As it turned out, Glades Day School was all Armani needed.
Head of School Amie Pitts, herself a graduate of Glades Day, has carefully crafted a safe space for learning. Character isn’t just emphasized, it’s talked about by the student body on a weekly basis.
“Environment is a very big deal, and this is a different environment,” she said. “Our mission is a safe family environment, and I think we do a very good job. We pride ourselves on family. We see it as a partnership between the home and the school to raise great kids who are successful in life.”
There’s a friendly feeling that swirls through the school buildings along with the strong breeze that pushes from massive Lake Okeechobee to the north. The 30-acre campus is buttressed by cane fields to the south and east, and a sugar mill looms large across the street with smokestacks constantly churning. It’s a reminder of a life in the fields that Roline so badly wants her children to avoid.

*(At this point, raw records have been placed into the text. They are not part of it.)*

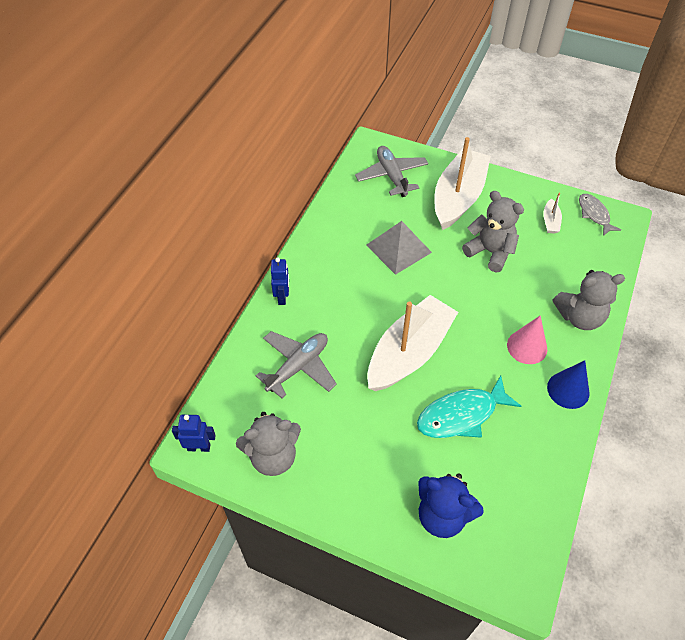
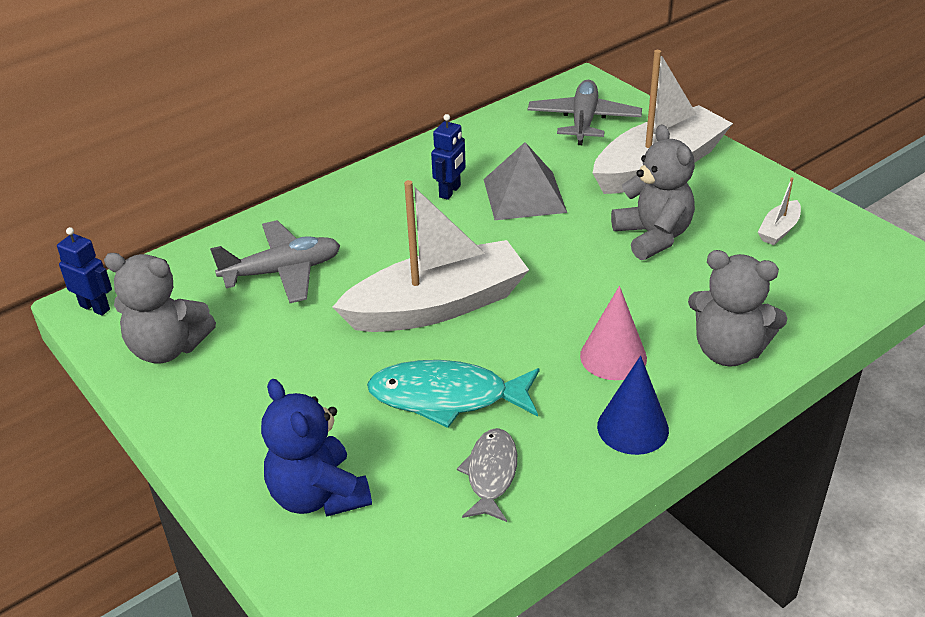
camera: 30 degrees right, 15 degrees down
(282, 297) = (328, 199): blue robot -> blue robot (450, 191)
(594, 214) = (859, 242): grey fish -> grey fish (491, 474)

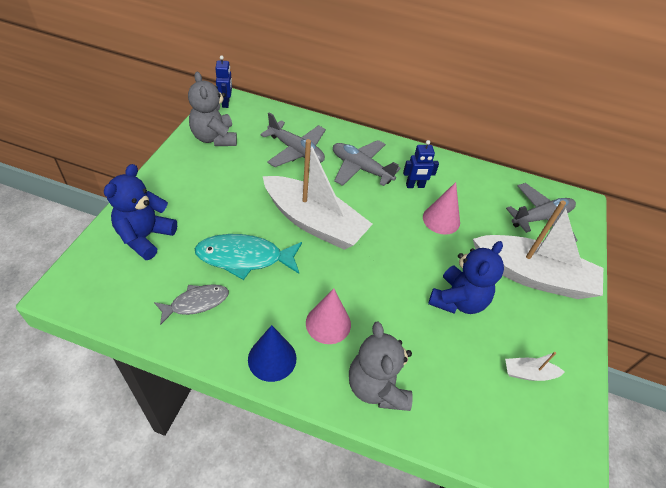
camera: 50 degrees right, 10 degrees up
(376, 224) = (361, 168): none -> grey plane
(447, 397) = (244, 258): turquoise fish -> turquoise fish turned 60 degrees counterclockwise
(524, 195) = (441, 220): grey pyramid -> pink cone
(653, 236) = (458, 300): grey teddy bear -> blue teddy bear

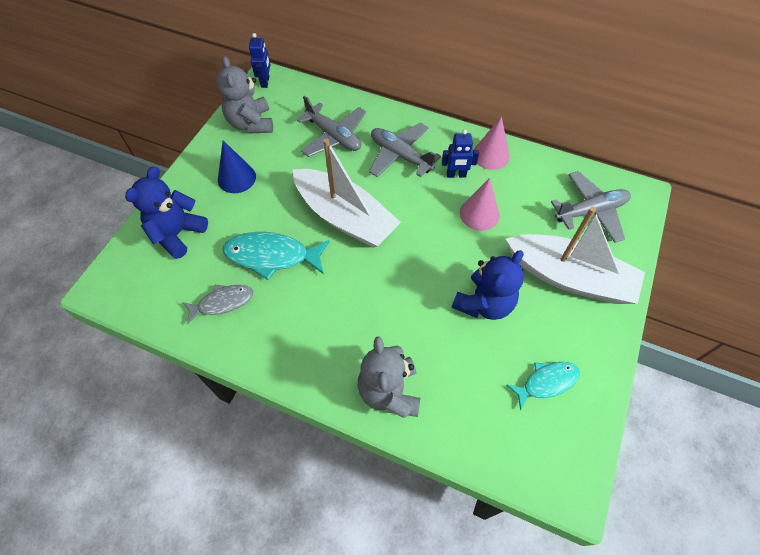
camera: 10 degrees right, 10 degrees up
(272, 358) = (290, 360): blue cone -> blue cone (236, 178)
(328, 323) = (348, 326): pink cone -> pink cone (490, 155)
(528, 373) = (546, 382): white boat -> turquoise fish

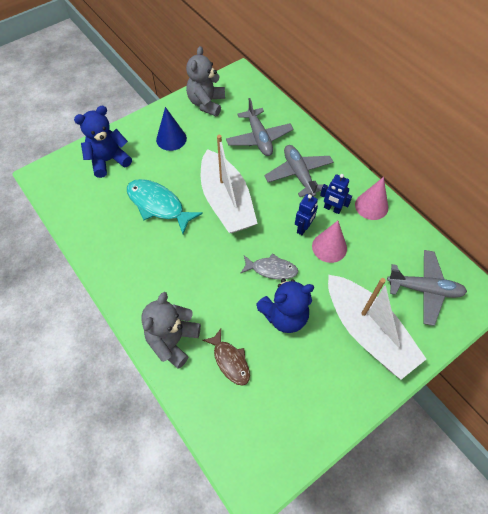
camera: 30 degrees right, 0 degrees up
(222, 302) = (106, 221): grey fish -> grey fish (271, 269)
(265, 82) = (237, 76): blue robot -> blue robot (303, 228)
(462, 378) = (230, 361): none -> brown fish
(546, 382) = (291, 399): turquoise fish -> none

It didn’t take long for Armani to adjust. She quickly went from tentative to curious about her new school. Soon, she was talking to others without feeling scared. They were small steps.
Every Wednesday, students wear orange shirts that say “Bullying” or “Cyberbullying” in a circle with a slash through it. Every Friday, the student body gathers to talk and lift each other up.

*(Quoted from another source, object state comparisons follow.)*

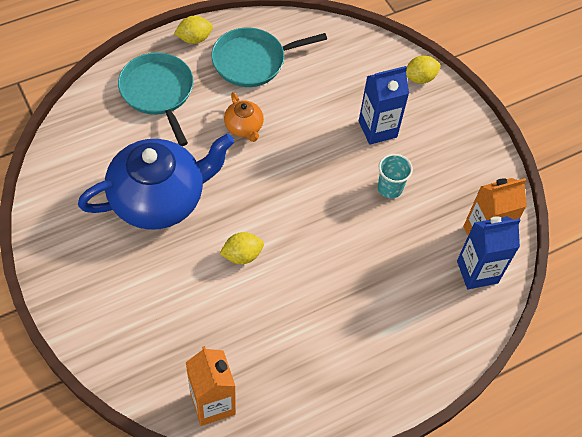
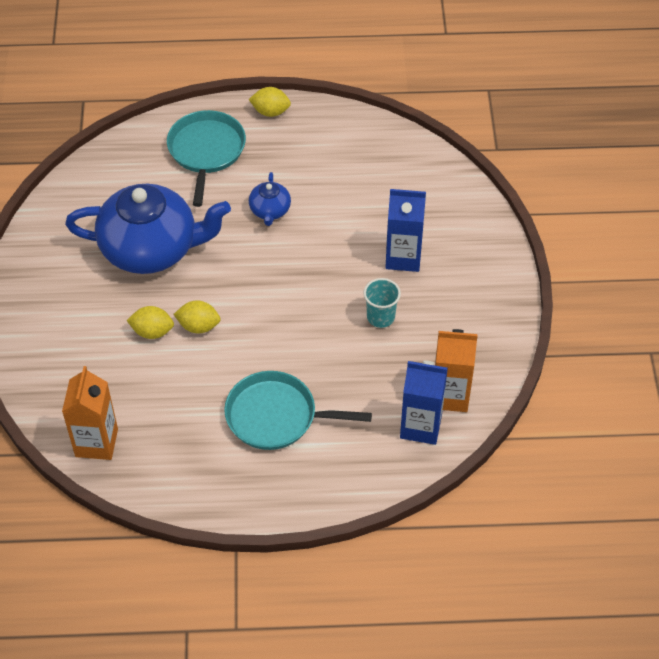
camera: 30 degrees right, 5 degrees down
(244, 127) = (270, 211): orange teapot -> blue teapot
(252, 61) = (315, 151): turquoise pan -> turquoise pan (276, 416)
(419, 78) = (479, 223): yellow lemon -> yellow lemon (152, 331)

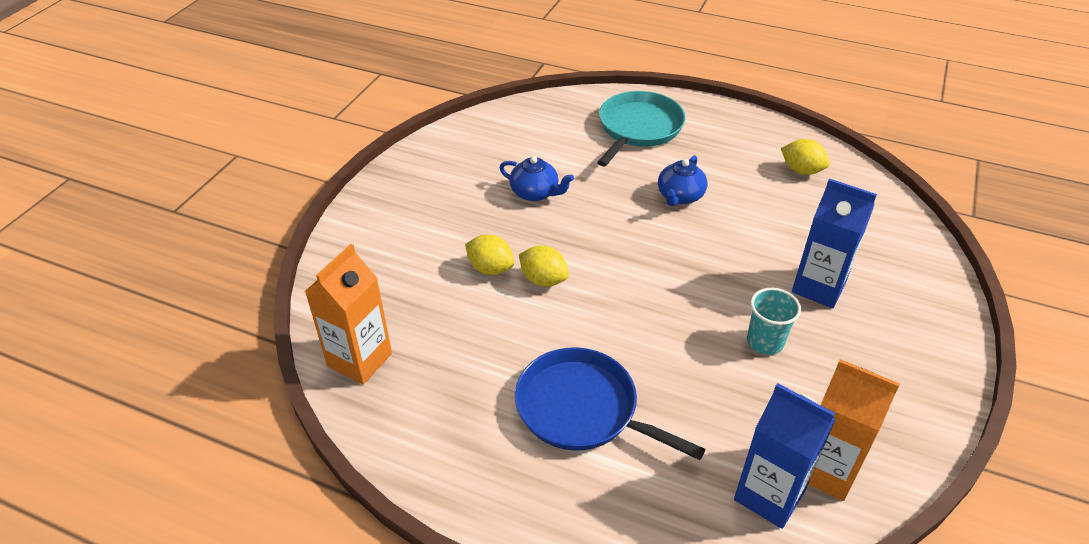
camera: 25 degrees right, 10 degrees down
(151, 249) = (535, 193): blue teapot -> blue teapot, size x0.44
(270, 112) = (721, 114): yellow lemon -> yellow lemon (801, 170)
(276, 416) = (582, 409): turquoise pan -> blue pan

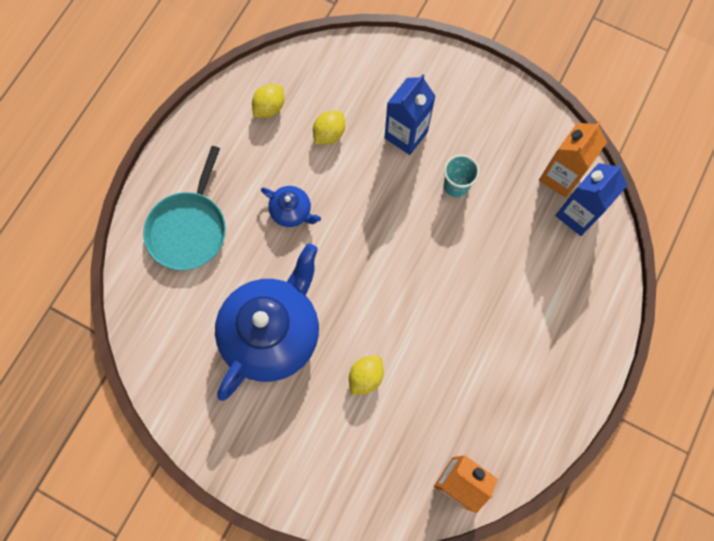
camera: 85 degrees left, 30 degrees up
(535, 193) = (272, 332): blue teapot -> blue teapot, size x2.28
(543, 280) = (382, 335): yellow lemon -> yellow lemon (329, 134)
(582, 409) = (509, 319): blue pan -> none
(638, 128) = (189, 229): turquoise pan -> turquoise pan turned 105 degrees counterclockwise

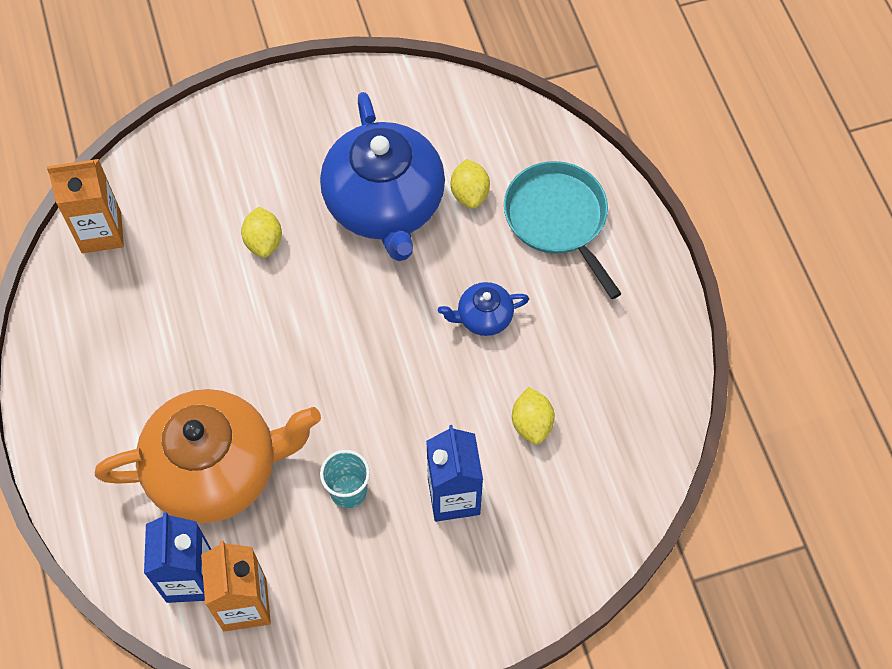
camera: 135 degrees right, 10 degrees down
(269, 108) = (620, 394): yellow lemon -> yellow lemon (469, 194)
(515, 260) = (216, 469): none -> orange teapot

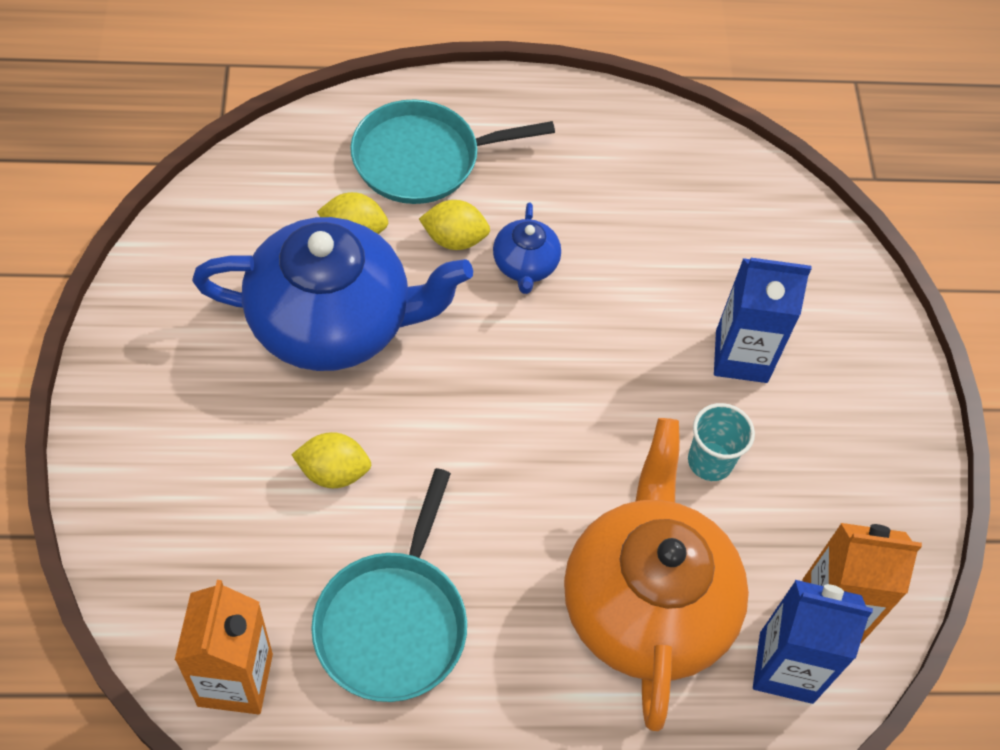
camera: 80 degrees left, 5 degrees down
(161, 310) = (393, 623): none -> turquoise pan
(531, 424) = (672, 258): yellow lemon -> yellow lemon (454, 239)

“We talk about kindness first,” Armani said. “People talk about what we do and should do in the world. We get it right.”
By the time Armani started her second year, she was joined by older brother Lorenzo and younger brother Shemar.
“It was the best decision I could have made for my family,” Roline said. “And for Armani, it was a game-changer.”
Roline said Glades Day has made her a better, more attentive parent. She doesn’t just help with homework anymore, she has a presence at the school. Everyone knows her as “Momma Powe.”
“She is extremely engaged,” Pitts said. “She’s here every day. She’s at every single sporting event, comes to all the meetings, reads to her son in the media center. She wants better for her kids, and they’re doing very well.”
Armani is a solid B-student striving for more. She asks for help whenever she struggles with a subject. She wants to be a veterinarian someday.
She feels safe now, settled. She has learned how to be brave and confident.
When she looks back at her little self from second grade, she feels a profound difference that goes beyond her long limbs and strong shoulders. She’s comfortable in her own skin and doesn’t worry about her appearance.
Braces fixed her teeth a couple of years ago, and she must be one of the only pre-teens around who’s excited to get them put on for a second time.
“I have a big, cheesy smile,” she said. “My friends love when I smile.”
She does it all the time. Just not when she’s focused in class.
About Glades Day School
Now in its 53rd year, GDS moved from Pahokee to Belle Glade in 1973. The school is accredited by the Florida Council of Independent Schools. Teachers have an average of 20 years of experience. Nineteen GDS employees are graduates. There are 257 K-12 students, including 94 on Step Up For Students Scholarships. The school has a thriving Agri-science program that’s tied to the Future Farmers of America and features welding, gardening, even a hog pen to train students in Grades 7-12. There are also four computer labs and smartboards in several classrooms. Dual enrollment, Advanced Placement and virtual school courses are offered. The Stanford 10 test is administered every March. Annual tuition is $7,800 for K-5; $8,800 for 6-8; and $9,800 for 9-12 with financial aid available. Transportation is available as far east as Royal Palm Beach and as far west as Clewiston.